One of the student volunteers, new M.D./Ph.D. graduate Kieran Seay, said when a test order comes in there are a series of questions the clinician has to answer. “Based off of their answers, we triage and determine where the sample should be run,” Dr. Seay said, “so that the clinicians can get the results as soon as possible.” Other Einstein M.D./Ph.D. students working in the COVID Command Center include Raven Diacou, Maxim Maron, Marika Osterbur-Badhey, Cary Weiss, and Michael Willcockson.
In addition, two Einstein students have been volunteering in the Montefiore virology lab, doing everything from pre-pipetting samples to sending positive results to New York State, said Yitzchak Goldstein, M.D., assistant professor of pathology and associate director of the virology lab.
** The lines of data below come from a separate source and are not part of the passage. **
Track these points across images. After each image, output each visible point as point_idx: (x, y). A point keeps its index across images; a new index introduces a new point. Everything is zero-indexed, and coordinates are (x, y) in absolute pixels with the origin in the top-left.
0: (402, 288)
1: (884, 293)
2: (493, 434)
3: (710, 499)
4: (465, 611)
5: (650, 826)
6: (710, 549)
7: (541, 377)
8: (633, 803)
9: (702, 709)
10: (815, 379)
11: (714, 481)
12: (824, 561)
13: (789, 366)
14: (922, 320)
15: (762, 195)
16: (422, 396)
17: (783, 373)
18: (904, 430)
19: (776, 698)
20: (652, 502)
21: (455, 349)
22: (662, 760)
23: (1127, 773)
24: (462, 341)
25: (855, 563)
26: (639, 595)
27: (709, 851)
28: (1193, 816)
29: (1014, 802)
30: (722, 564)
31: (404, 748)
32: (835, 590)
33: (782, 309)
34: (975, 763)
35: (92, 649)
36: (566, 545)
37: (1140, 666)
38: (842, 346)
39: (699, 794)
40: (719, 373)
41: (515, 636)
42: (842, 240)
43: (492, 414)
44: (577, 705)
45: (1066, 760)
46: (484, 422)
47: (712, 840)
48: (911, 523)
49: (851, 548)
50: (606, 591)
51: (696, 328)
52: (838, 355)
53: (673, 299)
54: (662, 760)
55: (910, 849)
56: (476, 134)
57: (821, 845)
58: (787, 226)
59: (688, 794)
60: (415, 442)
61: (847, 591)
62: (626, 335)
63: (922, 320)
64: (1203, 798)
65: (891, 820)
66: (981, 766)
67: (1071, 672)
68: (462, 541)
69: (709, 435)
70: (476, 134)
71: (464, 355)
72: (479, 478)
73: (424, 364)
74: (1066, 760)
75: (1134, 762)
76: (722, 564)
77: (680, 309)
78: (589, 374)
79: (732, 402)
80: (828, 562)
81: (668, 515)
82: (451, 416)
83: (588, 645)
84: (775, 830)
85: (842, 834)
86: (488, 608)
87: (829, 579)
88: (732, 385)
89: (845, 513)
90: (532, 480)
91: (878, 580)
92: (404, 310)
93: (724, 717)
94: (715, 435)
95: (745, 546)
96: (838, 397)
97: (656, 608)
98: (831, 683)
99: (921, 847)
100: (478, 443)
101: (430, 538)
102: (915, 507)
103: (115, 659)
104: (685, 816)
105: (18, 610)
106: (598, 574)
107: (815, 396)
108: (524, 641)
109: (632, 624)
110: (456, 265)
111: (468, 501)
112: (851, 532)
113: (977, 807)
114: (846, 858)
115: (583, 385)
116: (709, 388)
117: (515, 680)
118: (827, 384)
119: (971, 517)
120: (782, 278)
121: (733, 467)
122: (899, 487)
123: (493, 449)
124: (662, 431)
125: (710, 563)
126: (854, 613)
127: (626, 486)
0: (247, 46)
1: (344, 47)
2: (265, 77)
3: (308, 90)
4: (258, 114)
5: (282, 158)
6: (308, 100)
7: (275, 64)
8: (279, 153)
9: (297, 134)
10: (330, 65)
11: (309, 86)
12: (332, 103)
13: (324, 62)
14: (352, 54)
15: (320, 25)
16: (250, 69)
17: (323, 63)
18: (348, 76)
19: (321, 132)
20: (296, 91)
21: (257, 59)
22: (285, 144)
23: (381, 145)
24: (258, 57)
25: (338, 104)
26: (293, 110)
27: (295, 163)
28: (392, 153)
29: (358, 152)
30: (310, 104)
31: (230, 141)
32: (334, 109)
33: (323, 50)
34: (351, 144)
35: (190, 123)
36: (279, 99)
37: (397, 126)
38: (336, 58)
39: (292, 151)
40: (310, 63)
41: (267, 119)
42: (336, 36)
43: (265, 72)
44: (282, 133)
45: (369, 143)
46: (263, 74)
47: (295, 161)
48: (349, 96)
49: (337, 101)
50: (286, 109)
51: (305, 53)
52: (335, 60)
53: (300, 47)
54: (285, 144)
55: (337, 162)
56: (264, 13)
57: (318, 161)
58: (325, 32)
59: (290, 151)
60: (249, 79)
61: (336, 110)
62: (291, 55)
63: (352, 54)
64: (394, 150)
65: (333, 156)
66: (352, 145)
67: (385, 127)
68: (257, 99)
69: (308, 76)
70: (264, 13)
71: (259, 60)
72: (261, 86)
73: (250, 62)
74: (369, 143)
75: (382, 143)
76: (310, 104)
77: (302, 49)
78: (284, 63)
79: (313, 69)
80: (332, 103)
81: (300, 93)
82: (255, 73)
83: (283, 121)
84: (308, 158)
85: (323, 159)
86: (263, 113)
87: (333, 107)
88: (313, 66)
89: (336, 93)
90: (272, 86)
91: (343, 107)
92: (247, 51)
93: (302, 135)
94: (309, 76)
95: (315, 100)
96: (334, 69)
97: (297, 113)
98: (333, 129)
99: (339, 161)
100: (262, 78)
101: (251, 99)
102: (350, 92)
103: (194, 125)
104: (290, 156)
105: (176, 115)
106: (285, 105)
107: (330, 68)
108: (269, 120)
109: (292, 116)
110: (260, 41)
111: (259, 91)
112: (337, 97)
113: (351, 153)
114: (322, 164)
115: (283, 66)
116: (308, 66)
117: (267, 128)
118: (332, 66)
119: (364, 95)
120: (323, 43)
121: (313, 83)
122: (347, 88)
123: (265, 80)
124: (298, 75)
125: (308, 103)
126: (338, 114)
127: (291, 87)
The two, Farid (“Freddy”) Tadros, a third-year medical student, and Karin Skalina, an M.D./Ph.D. candidate, “have been an immense amount of help. Everything they do saves our technologists time.”
As an example, Dr. Goldstein noted that when the COVID Command Center started processing lab samples in mid-March, he was able to get through about 60 tests a day. Just a week after the students arrived, they were able to quadruple that output daily. “That’s really a testament to the streamlining and all the work that the students are doing,” he said.
They [Einstein students] have stepped up in a way that no one could have envisioned. The word amazing doesn't come close.
Amy Fox, M.D., M.S.
Mr. Tadros said the environment can sometimes be tense, “because there are a lot of samples coming in, and everyone knows that each one is tied to a person. And we are keeping track of the outcomes.” Still, he noted that everyone “has been very welcoming and incredibly kind, and Dr. Goldstein has done a great job of expressing how grateful he is. He tells us, ‘You’re helping to save lives.’ There’s no subtlety about it. That’s a striking thing to be greeted with, but that’s the situation.”
A Virus Never Encountered Before
Dr. Fox, a professor of pathology and of pediatrics at Einstein and director of the virology lab at Montefiore, said at the end of February the U.S. Food and Drug Administration issued a new policy to help expedite the availability of diagnostic testing for COVID-19. (Testing was initially only offered through an assay developed by the U.S. Centers for Disease Control and Prevention.) That allowed Montefiore to develop a test and submit it for approval.
“We explored all the options available to us, and this was really the way we had to go. Though we developed our own test, we were limited by the reagents available to us, limited by the instruments we could put the test on, and limited by the technical staff who could actually perform the test,” she explained.
As additional platforms from other industry partners became available, along with the work of the student volunteers in the labs, “we were able to significantly boost testing output,” Dr. Fox said. Some test results now can be in hand in as little as 60 minutes, with the remainder turned around in merely a few hours.
What the Einstein students have done is “inspiring to all of us. They have stepped up in a way that no one could have envisioned,” Dr. Fox said. “The word amazing doesn't come close.”